The picture shows the flower enlarged by a factor of three in order to highlight its details.
Bach's Downingia or Bach's calicoflower (Downingia bacigalupii) grows close to the ground, often in large mats, in wetlands areas in northern areas of the Western United States.
Picture two shows a group of Bach's Downingia with the flowers enlarged by a factor of two to highlight their details. The large yellow spots on the petals along with the darker purple to blue veins are good identification clues.
Dayflowers (Commelina erecta) move the blue flower conversation from the west to the east, with thirteen different species documented east of the Rocky Mountains.
A few Commelina species are introduced and naturalized. Most of the species are characterized by the blue petals that bloom for a day and then fade.
Bluehead Gilia (Gilia capitata), an annual flowering plant in the Phlox family (Polemoniaceae), sometimes goes by the name Globe Gilia because the flowers pop up as groups of tiny balls sitting in sunny areas up and down the West Coast.
Picture three relates another of the flower's attributes. It's a butterfly magnet.
The Forget-me-not flower refers to about a dozen flowering plants in the Myosotis genus of the Borage family (Boraginaceae).
Their story is legendary. According to the Journal Nature (vol XVI, 1877), the etymology of the name goes as follows:
"The forget-me-not was originally the germander speedwell, whose blossoms, falling off and flying 'away as soon as it is plucked, gave emblematic force to the name.
It was known in the days of chivalry as the "flower of souvenance," and was embroidered into the collars of the knights, a fact still recalled by its German name Ehrenpreis, prize of honour.
About 200 years ago we find the name given to the ground-pine, Ajuga chanuepitys, whose nauseous taste once realised can never be forgotten.
Finally it was seized upon by the river-side Myosotis, and forthwith sprung up a charming legend, created obviously to suit its latest identification, how that while two lovers loitered by a lake, the maiden saw and longed for the bright blue flowers, the knight plunged in to get them, but, unable to regain the shore, had yet agility enough to fling them into his lady's lap, and then with a last devoted look and the words "forget me not," sank below the waves for ever."

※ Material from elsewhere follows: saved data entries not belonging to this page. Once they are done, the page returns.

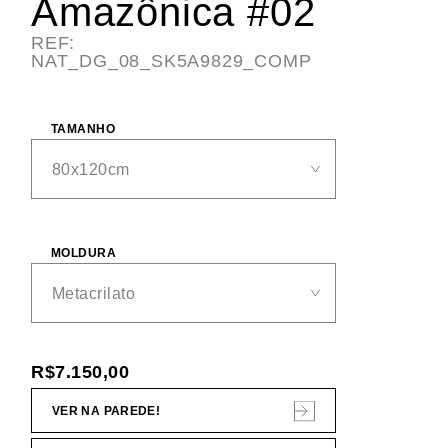
Amazônica #02
REF:
NAT_DG_08_SK5A9829_COMP
TAMANHO
MOLDURA
R$
7.150,00
VER NA PAREDE!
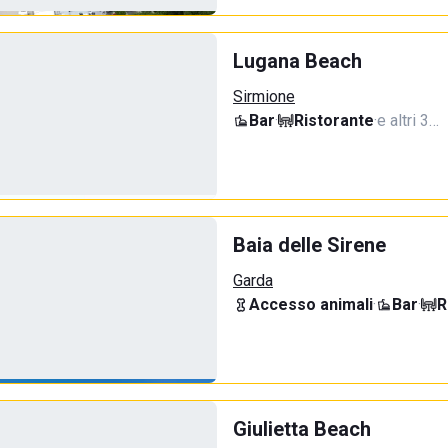
Lugana Beach
Sirmione
Bar
·
Ristorante
·
e altri 3…
Baia delle Sirene
Garda
Accesso animali
·
Bar
·
R
Giulietta Beach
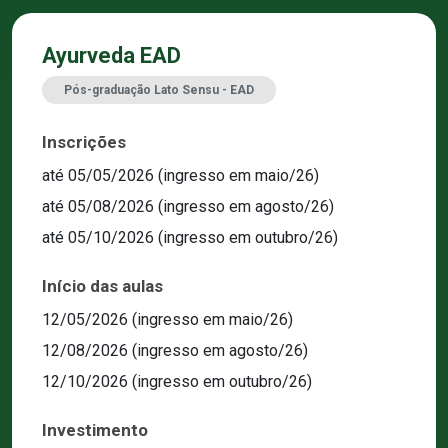
Ayurveda EAD
Pós-graduação Lato Sensu - EAD
Inscrições
até 05/05/2026 (ingresso em maio/26)
até 05/08/2026 (ingresso em agosto/26)
até 05/10/2026 (ingresso em outubro/26)
Início das aulas
12/05/2026 (ingresso em maio/26)
12/08/2026 (ingresso em agosto/26)
12/10/2026 (ingresso em outubro/26)
Investimento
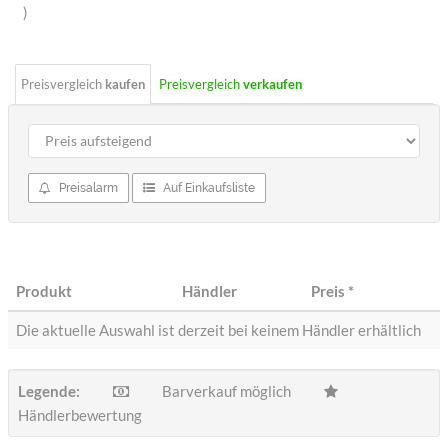
Sterne
)
Preisvergleich
kaufen
Preisvergleich
verkaufen
Preisalarm
Auf Einkaufsliste
Produkt
Händler
Preis
*
Die aktuelle Auswahl ist derzeit bei keinem Händler erhältlich
Legende:
Barverkauf möglich
Händlerbewertung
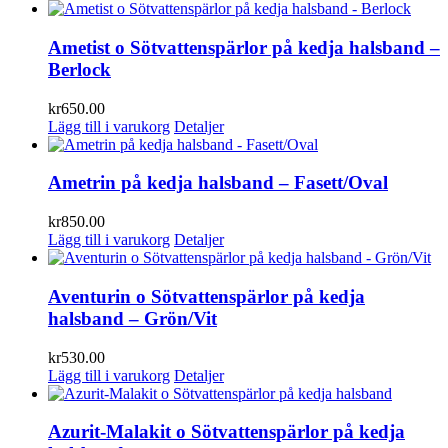
Ametist o Sötvattenspärlor på kedja halsband –
Berlock
kr
650.00
Lägg till i varukorg
Detaljer
Ametrin på kedja halsband – Fasett/Oval
kr
850.00
Lägg till i varukorg
Detaljer
Aventurin o Sötvattenspärlor på kedja
halsband – Grön/Vit
kr
530.00
Lägg till i varukorg
Detaljer
Azurit-Malakit o Sötvattenspärlor på kedja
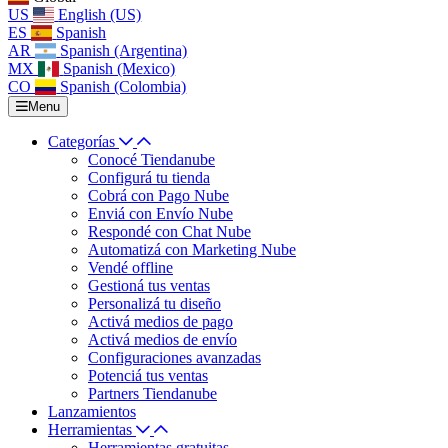
US
English (US)
ES
Spanish
AR
Spanish (Argentina)
MX
Spanish (Mexico)
CO
Spanish (Colombia)
Menu
Categorías
Conocé Tiendanube
Configurá tu tienda
Cobrá con Pago Nube
Enviá con Envío Nube
Respondé con Chat Nube
Automatizá con Marketing Nube
Vendé offline
Gestioná tus ventas
Personalizá tu diseño
Activá medios de pago
Activá medios de envío
Configuraciones avanzadas
Potenciá tus ventas
Partners Tiendanube
Lanzamientos
Herramientas
Herramientas gratuitas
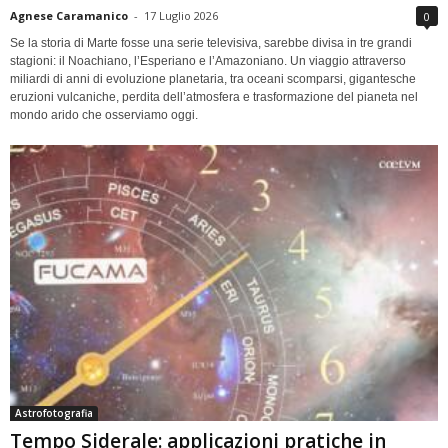
Agnese Caramanico
-
17 Luglio 2026
0
Se la storia di Marte fosse una serie televisiva, sarebbe divisa in tre grandi
stagioni: il Noachiano, l’Esperiano e l’Amazoniano. Un viaggio attraverso
miliardi di anni di evoluzione planetaria, tra oceani scomparsi, gigantesche
eruzioni vulcaniche, perdita dell’atmosfera e trasformazione del pianeta nel
mondo arido che osserviamo oggi.
Astrofotografia
Tempo Siderale: applicazioni pratiche in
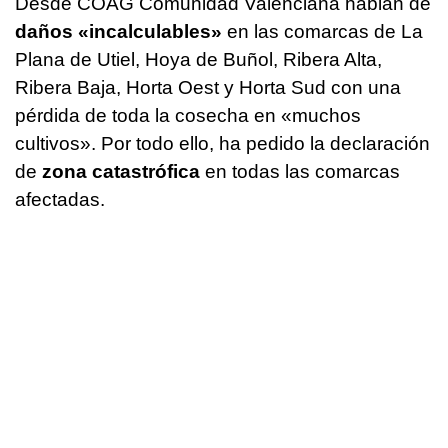
Desde COAG Comunidad Valenciana hablan de
daños «incalculables»
en las comarcas de La
Plana de Utiel, Hoya de Buñol, Ribera Alta,
Ribera Baja, Horta Oest y Horta Sud con una
pérdida de toda la cosecha en «muchos
cultivos». Por todo ello, ha pedido la declaración
de
zona catastrófica
en todas las comarcas
afectadas.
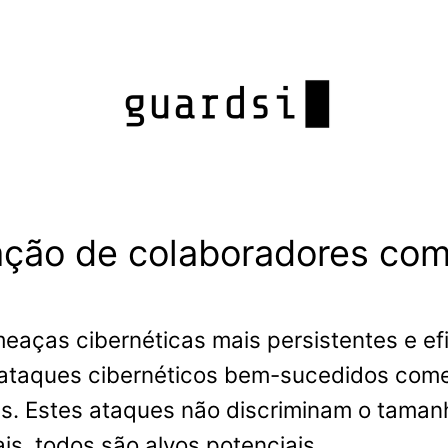
zação de colaboradores co
eaças cibernéticas mais persistentes e e
s ataques cibernéticos bem-sucedidos com
es. Estes ataques não discriminam o tam
s, todos são alvos potenciais.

Their sentimental standing as a flowering plant of mostly temperate areas of the Northern Hemisphere takes two forms.
With now over three hundred years of mythology surrounding Myosotis, the first form, positive sentimentality, is understandable.
Both native and non-native myosotis flowers thrive in garden and natural settings throughout most of the United States. Alaska calls one species, Myosotis alpestris, the Alpine Forget-me-not, its official state flower.
The second sentiment notes the ability of some myosotis species to be a bit aggressive and weedy by nature, as if they insist that none forget-them not. More than a couple states label some species as invasive.
Gentian in bloom signals the waning of the summer season.
Newberry's Alpine Gentian (Gentiana newberryi var. newberryi) is the less common of the two varieties of Gentiana newberryi. It grows in a couple of high elevation locations in the Southern Cascades of Oregon and Northern California.
The cobalt blue flowers are complimented by matching red to purple spots on the inside and the red to purple stripes along the outside. If you find the right alpine meadow, finding the flower is straightforward because hundreds can bloom at the same time.
The other variety (Gentiana newberryi var. tiogana) has white flowers and grows in the High Sierras of California and Nevada.
Gentian seeds and seedlings are readily available for gardens across North America. Native plants grow at all altitudes from sea side to mountain tops. Checking to insure potential garden choices match individual garden environments provides the greatest assurance of successful cultivation.